### Te lezen fragment:

Beschrijving
De hermelijn is het enige dier in ons land dat in de winter een witte pels heeft. Alleen de 5cm. lange staartpunt blijft zwart. De hermelijn is dan niet te verwarren met de kleinere wezel die het hele jaar bruin blijft. De hermelijn is lang en slank met een lengte van 30 tot 40 cm. inclusief de staart van 8 tot 12 cm.
Het dier is slank en dat stelt hem in staak om gemakkelijk door ratten en mollengangen te lopen. De ram fowel het mannetje is groter en zwaarder dan het moertje.
De afgeplatte kop, nek, rug en zijkanten en de buitenzijde van de poten zijn in de zomer roodgeelbruin. De staart heeft ook in de zomer een zwarte pluim. De keel, borst, buikzijde en binnenkant van de korte poten zijn wit.
De kleine rode oren hebben een fijn wit randje. als hij in de december helemaal verhaard is, is de hermelijn zuiver wit behalve de staartpunt. De anala opening is dan door afscheiding van de zogenaamde geurklieren geelachtig. In zachte winters zet de verharing zich niet altijd volledig door, zodat dan hier een daar bruine vlekken te zien zijn. De hermelijn weegt 125 tot 300 gram.
Voorkomen
De hermelijn komt in ons land vrij algemeen voor. Door myxomatose bij de konijnen is het aantal in veel gebieden overigens verminderd. Tijdens en na een zogenaamd muizenjaar (dat is een jaar waarin er veel veldmuizen zijn) kan de stand sterk stijgen.
Biotoop
Ze leven langs de rand van bossen, langs ruige slootkanten, onder bosschages en ook in de buurt van boerderijen, onder houtmijten en in mollennesten. Zijn slaapplaats bekleedt hij in de winter met droog gras, veren en/of zoogdierhaar. De hermelijn komt zowel in vochtig als in droog terrein voor, maar het meest daar waar veel knaagdieren zijn.

### Opdracht A:
Geef uit de tekst over de hermelijn letterlijk het gedeelte van "Het dier is" tot en met "dan het moertje." terug.
### Opdracht B:
Hoeveel weegt de hermelijn volgens de tekst over de hermelijn?

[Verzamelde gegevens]
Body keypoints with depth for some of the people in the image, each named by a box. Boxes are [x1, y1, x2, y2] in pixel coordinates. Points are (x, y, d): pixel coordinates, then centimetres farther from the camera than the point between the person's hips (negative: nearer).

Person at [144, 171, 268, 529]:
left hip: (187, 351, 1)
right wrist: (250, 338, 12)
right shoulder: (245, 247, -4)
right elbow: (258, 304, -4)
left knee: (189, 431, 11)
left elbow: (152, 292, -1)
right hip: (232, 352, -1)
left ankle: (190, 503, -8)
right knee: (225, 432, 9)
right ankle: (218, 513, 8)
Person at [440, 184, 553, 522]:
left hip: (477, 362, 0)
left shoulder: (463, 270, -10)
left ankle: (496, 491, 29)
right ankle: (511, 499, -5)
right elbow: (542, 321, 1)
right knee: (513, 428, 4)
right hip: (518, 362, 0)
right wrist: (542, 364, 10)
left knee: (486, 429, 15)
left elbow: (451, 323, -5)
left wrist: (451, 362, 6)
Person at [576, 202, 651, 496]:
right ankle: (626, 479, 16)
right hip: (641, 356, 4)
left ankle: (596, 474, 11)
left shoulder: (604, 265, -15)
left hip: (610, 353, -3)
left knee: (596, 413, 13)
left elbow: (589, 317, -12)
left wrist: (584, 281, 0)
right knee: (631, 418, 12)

### Uitgewerkte oplossing A:
Het dier is slank en dat stelt hem in staak om gemakkelijk door ratten en mollengangen te lopen. De ram fowel het mannetje is groter en zwaarder dan het moertje.

### Uitgewerkte oplossing B:
De hermelijn weegt 125 tot 300 gram.